Tatra Film commissioned the screenplay from the Slovak-American Jozef Žák-Marušiak (1885–1979; immigrated in 1911) from Lakšárska Nová Ves, western Slovakia, who based it on a two-volume novel by the Slovak-American journalist Gustáv Maršall-Petrovský (1862–1916). The novel was the filmmakers' original inspiration for making the movie. The screenplay had features of a shooting script. It was typed in Slovak, on a US typewriter without diacritics, with English camera directions. However, Žák-Marušiak delivered barely a third of the screenplay before the team's departure for Slovakia, some of it arrived by mail during the shoot, and the rest did not reach them before the film was finished. The filmmakers improvised and used the play Jánošík by Jiří Mahen translated to Slovak by Martin Rázus in 1920.

== Cast ==

| Actor | Role |
|---|---|
| Theodor Pištěk | Juraj Jánošík and Hiker (dual role) |
| Mária Fábryová | Anička, Jánošík's lover and Hiker (dual role) |
| Vladimír Šrámek | Count Šándor |
| Jozef Chylo | Count's Deputy Pišta and Hiker (dual role) |
| František Horlivý | Priest, the protector |
| L. Hušek | Highwayman Ilčík |
| P. Kutný | Highwayman Hrajnoha |
| Michal Staník | Highwayman Michalčík |
| Karel Schleichert | Jánošík's Father |
| Miloslav Schmidt | Baron Révay |
| Olga Augustová | Baroness Révay |
| Bronislava Livia | The Révays' Daughter |
| Jan W. Speerger | Military Commander |
| Saša Dobrovodská | Gypsy Woman |
| Ferdinand Fiala | County Chief of Liptov |
| Rudolf Myzet | Nobleman |
| Karel Fiala | Chief Judge |
| Jaroslav Vojta |  |
| Samuel Šťastný |  |
| Vlado Ivaška |  |

Most of the leading and supporting roles were given to professional or amateur actors. Theodor Pištěk in the dual role of Jánošík and of a hiker in the framing story was one of the most popular actors of the period who starred in nine other films in the same year. Pištěk believed that he got the role thanks to Jánošík's art director and actor (priest) František Horlivý, who was an amateur actor in Chicago, but used to work in the theater troupe organized by Pištěk's father Jan in Prague. Mária Fábryová in the leading role of Jánošík's lover Anička was an amateur actress from the town of Martin in Turiec County (and related by marriage to one of the best known Slovak poets Pavol Országh Hviezdoslav). She got the part after her uncle Samuel Fábry, the chief founder and Secretary of Tatra Film, showed her photograph to the filmmakers and advanced her for the role. The extras were local, and soldiers from the 18th Infantry Brigade at Žilina.

== Release dates ==

Jánošík was shown informally to the film crew and friends in Vrútky, Turiec County, Slovakia, before its theatrical release, which is sometimes misquoted as its release date. It had premieres in Prague, in Chicago (Cicero, IL) at the now demolished 1150-seat Atlantic, and in Žilina at the Grand Bio Universum (later Dom umenia Fatra).

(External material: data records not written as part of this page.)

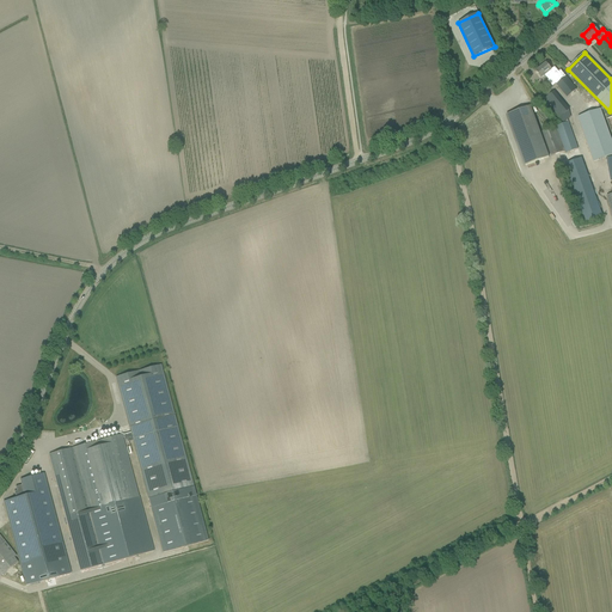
[(543,66),(536,72),(539,77),(542,78),(544,75),(546,78),(549,75),(551,78),(556,84),(567,98),(576,90),(565,77),(561,71),(558,72),(555,67),(551,71),(546,65),(543,67),(543,66)]
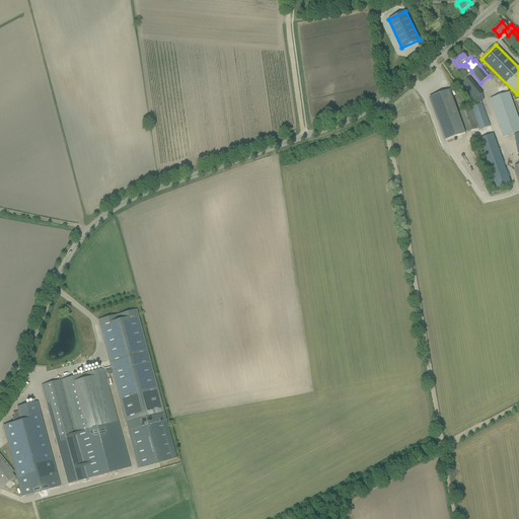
[(461,84),(474,100),(483,94),(468,78),(461,84)]
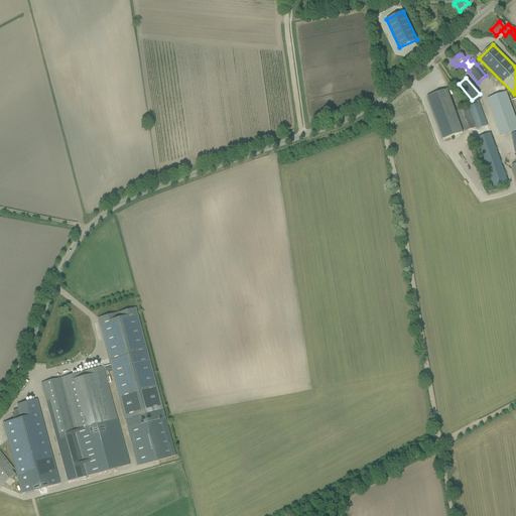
[(446,90),(427,97),(436,121),(442,140),(463,133),(456,114),(446,90)]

The film was thought lost until 1970. It was restored by Ján Rumanovský with a music soundtrack by Jozef Malovec in 1975.

The restored version of the silent Jánošík was released on DVD in the PAL format, 4:3 aspect ratio, region-free ("Region 0"), with English, French, German, Hungarian, Polish, Russian, Slovak, and Spanish intertitles by Dikrama/Slovenský filmový ústav in 2003 as part of a 2-DVD box set with the like-named movies Jánošík I and Jánošík II, both from 1963, and bonus material.

Sources sometimes mention its presumed listing by UNESCO as world cultural heritage, but Jánošík is not included on the lists of Tangible Heritage, Intangible Heritage, or World Heritage maintained by UNESCO.

== Business ==

Jánošík's estimated budget was $14,500 and its total gross in Czechoslovakia during its theatrical run is estimated at close to 19 million Czechoslovak crowns.